Comparison of Unsupervised Metrics for Evaluating Judicial Decision Extraction
Ivan Leonidovich Litvak, Anton Kostin, Fedor Lashkin, Tatiana Maksiyan, Sergey Lagutin
TL;DR
This work tackles the challenge of evaluating legal text extraction without annotated ground truth by proposing and validating 16 unsupervised metrics on seven semantic blocks extracted from 1,000 Russian judicial decisions. The methodology combines document-based, semantic, structural, pseudo-ground truth, and legal-specific metrics, validated against 7,168 expert reviews, and uses a robust statistical pipeline (including bootstrapping, Lin's CCC, and MAE) to quantify alignment with human judgments. Key findings show that Term Frequency Coherence and Coverage Ratio/Block Completeness achieve the strongest agreement with experts among document-level metrics, while Semantic Entropy also provides robust signal; several metrics exhibit negative correlations (e.g., Legal Term Density), and LLM-based evaluation yields moderate alignment, underscoring the limits of current models for precise legal assessment.

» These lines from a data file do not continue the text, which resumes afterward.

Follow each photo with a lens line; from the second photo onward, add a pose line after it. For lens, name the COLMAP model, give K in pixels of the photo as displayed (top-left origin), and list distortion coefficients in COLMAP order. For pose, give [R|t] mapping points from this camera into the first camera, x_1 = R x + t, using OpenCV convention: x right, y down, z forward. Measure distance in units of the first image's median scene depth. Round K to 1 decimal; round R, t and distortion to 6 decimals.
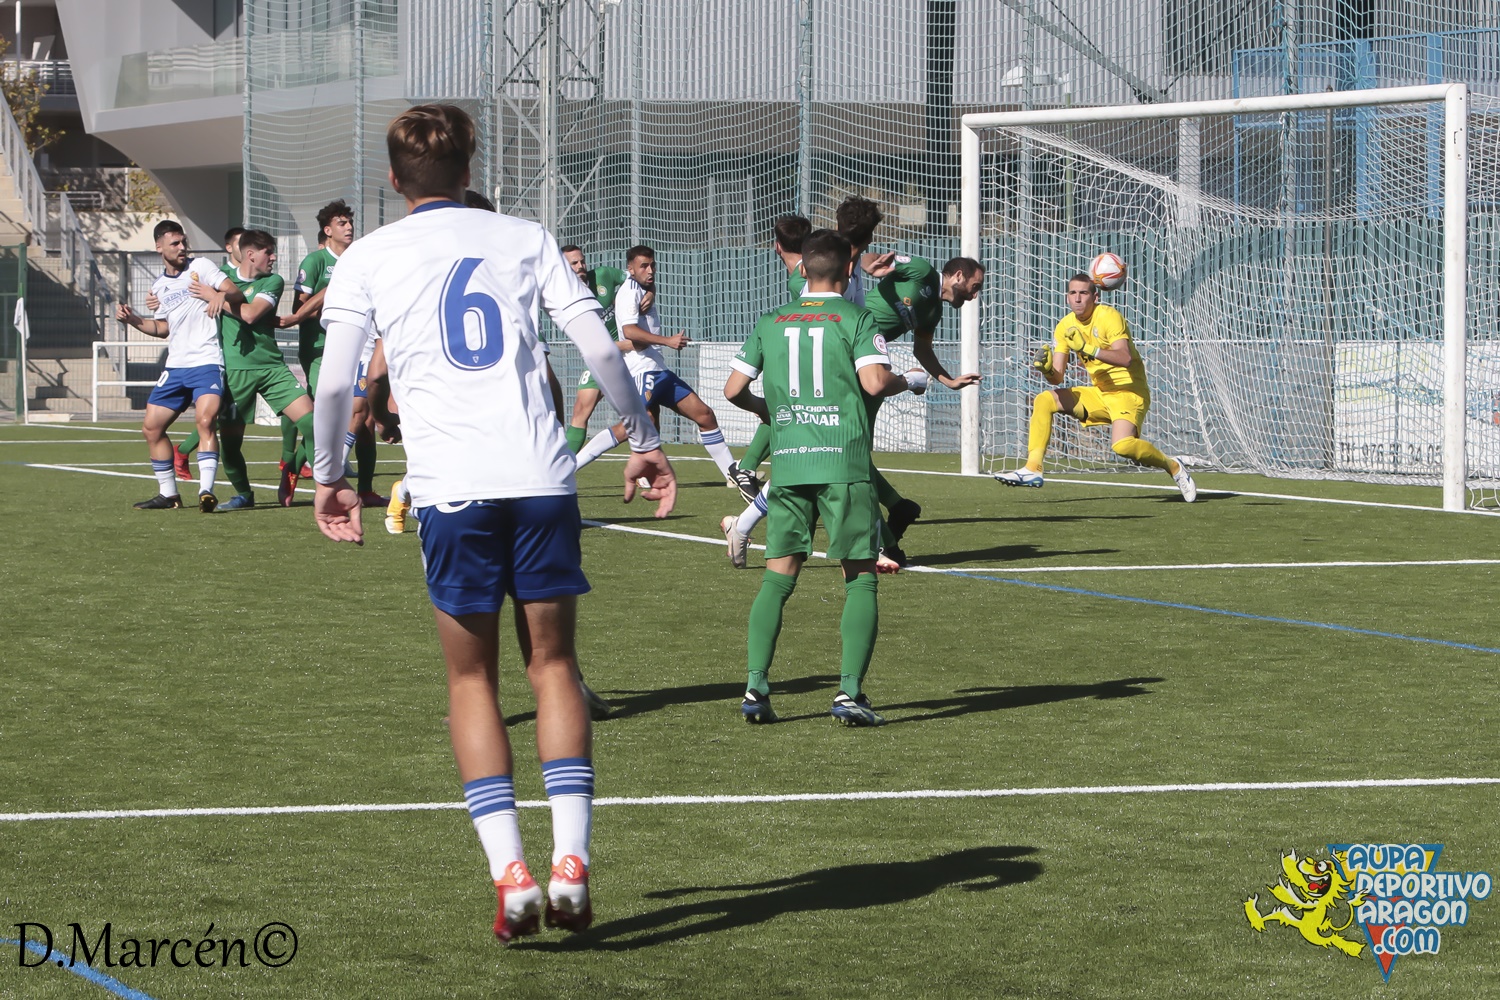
lens RADIAL K [[4960.0, 0, 741.9], [0, 4960.0, 493.3], [0, 0, 1]] dist [0.042816, 0.000000]
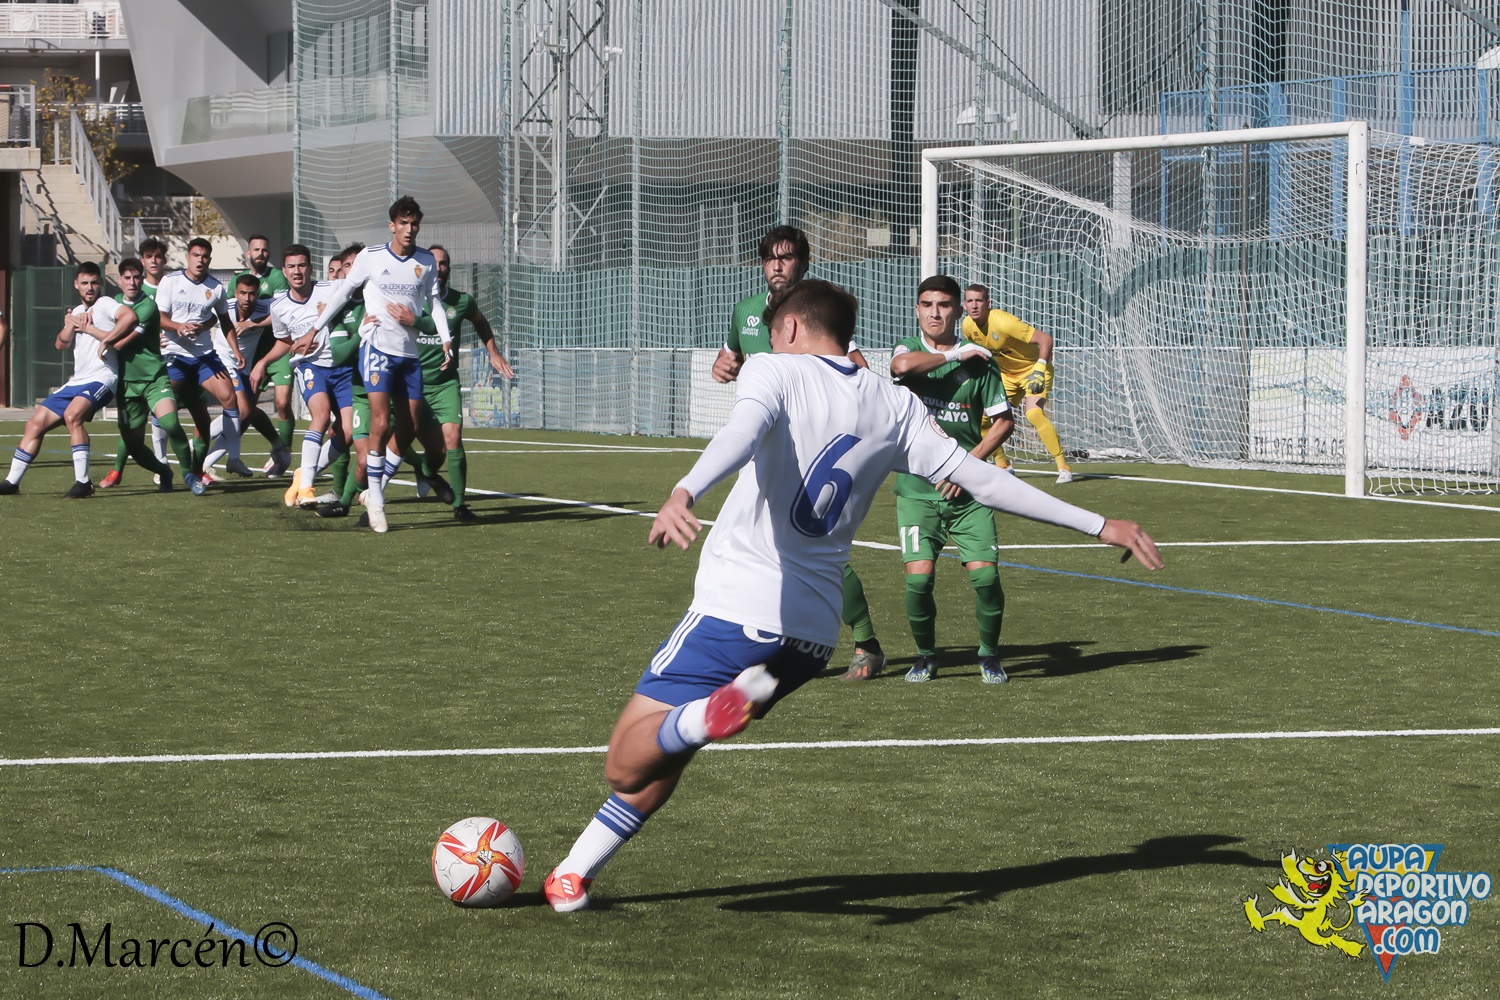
lens RADIAL K [[4960.0, 0, 733.0], [0, 4960.0, 437.3], [0, 0, 1]] dist [0.042816, 0.000000]
pose [[0.999973, -0.000218, -0.007378, 0.009481], [0.000102, 0.999878, -0.015647, 0.007955], [0.007380, 0.015645, 0.999850, -0.143372]]
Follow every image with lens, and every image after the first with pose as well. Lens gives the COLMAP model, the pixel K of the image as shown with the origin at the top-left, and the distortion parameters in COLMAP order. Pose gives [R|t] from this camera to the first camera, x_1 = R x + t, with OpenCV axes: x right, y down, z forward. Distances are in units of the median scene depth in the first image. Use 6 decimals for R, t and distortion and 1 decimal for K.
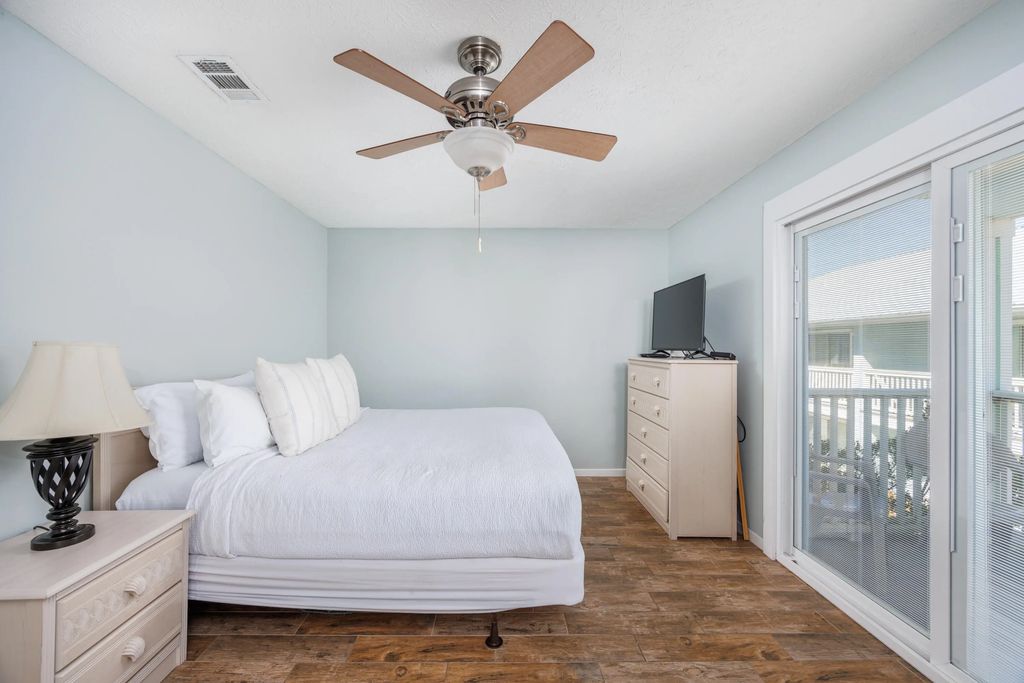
lens RADIAL K [[397.9, 0, 525.4], [0, 397.9, 337.0], [0, 0, 1]] dist [-0.000589, -0.000220]
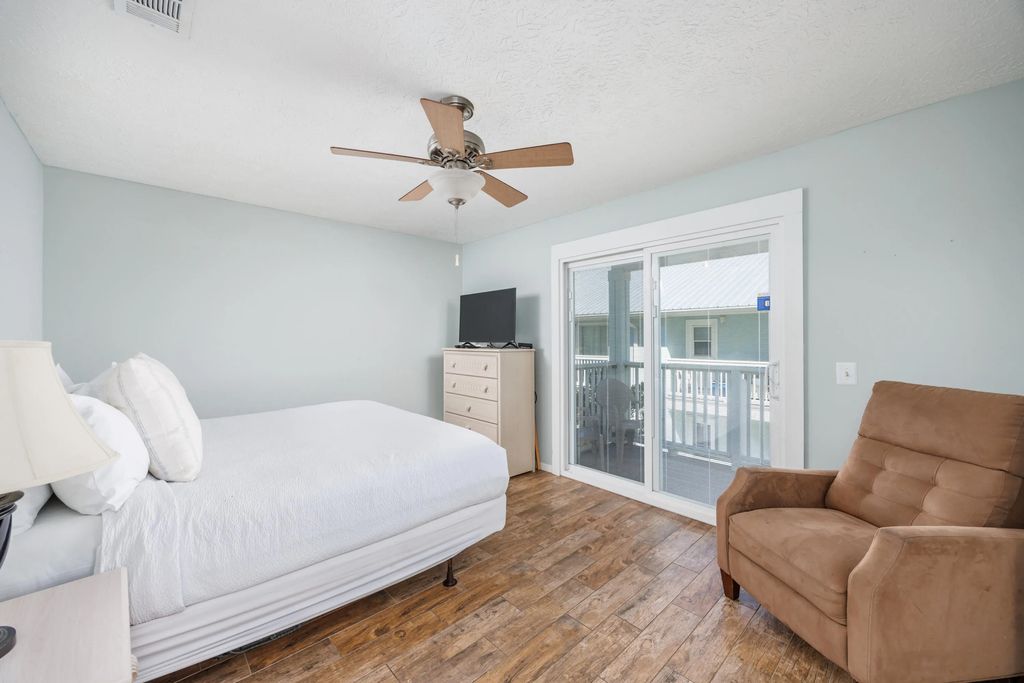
lens RADIAL K [[392.1, 0, 514.6], [0, 392.1, 324.4], [0, 0, 1]] dist [0.000764, 0.000358]
pose [[0.735673, 0.021018, 0.677011, -0.739048], [-0.014944, 0.999779, -0.014799, -0.013074], [-0.677172, 0.000770, 0.735824, -0.023575]]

Overall, the study demonstrates the practicality of annotation-free evaluation for scalable judicial analytics while highlighting the need for domain-adapted representations and human oversight in high-stakes legal contexts.
Abstract
The rapid advancement of artificial intelligence in legal natural language processing demands scalable methods for evaluating text extraction from judicial decisions. This study evaluates 16 unsupervised metrics, including novel formulations, to assess the quality of extracting seven semantic blocks from 1,000 anonymized Russian judicial decisions, validated against 7,168 expert reviews on a 1--5 Likert scale. These metrics, spanning document-based, semantic, structural, pseudo-ground truth, and legal-specific categories, operate without pre-annotated ground truth. Bootstrapped correlations, Lin's concordance correlation coefficient (CCC), and mean absolute error (MAE) reveal that Term Frequency Coherence (Pearson $r = 0.540$, Lin CCC = 0.512, MAE = 0.127) and Coverage Ratio/Block Completeness (Pearson $r = 0.513$, Lin CCC = 0.443, MAE = 0.139) best align with expert ratings, while Legal Term Density (Pearson $r = -0.479$, Lin CCC = -0.079, MAE = 0.394) show strong negative correlations. The LLM Evaluation Score (mean = 0.849, Pearson $r = 0.382$, Lin CCC = 0.325, MAE = 0.197) showed moderate alignment, but its performance, using gpt-4.1-mini via g4f, suggests limited specialization for legal textse. These findings highlight that unsupervised metrics, including LLM-based approaches, enable scalable screening but, with moderate correlations and low CCC values, cannot fully replace human judgment in high-stakes legal contexts. This work advances legal NLP by providing annotation-free evaluation tools, with implications for judicial analytics and ethical AI deployment.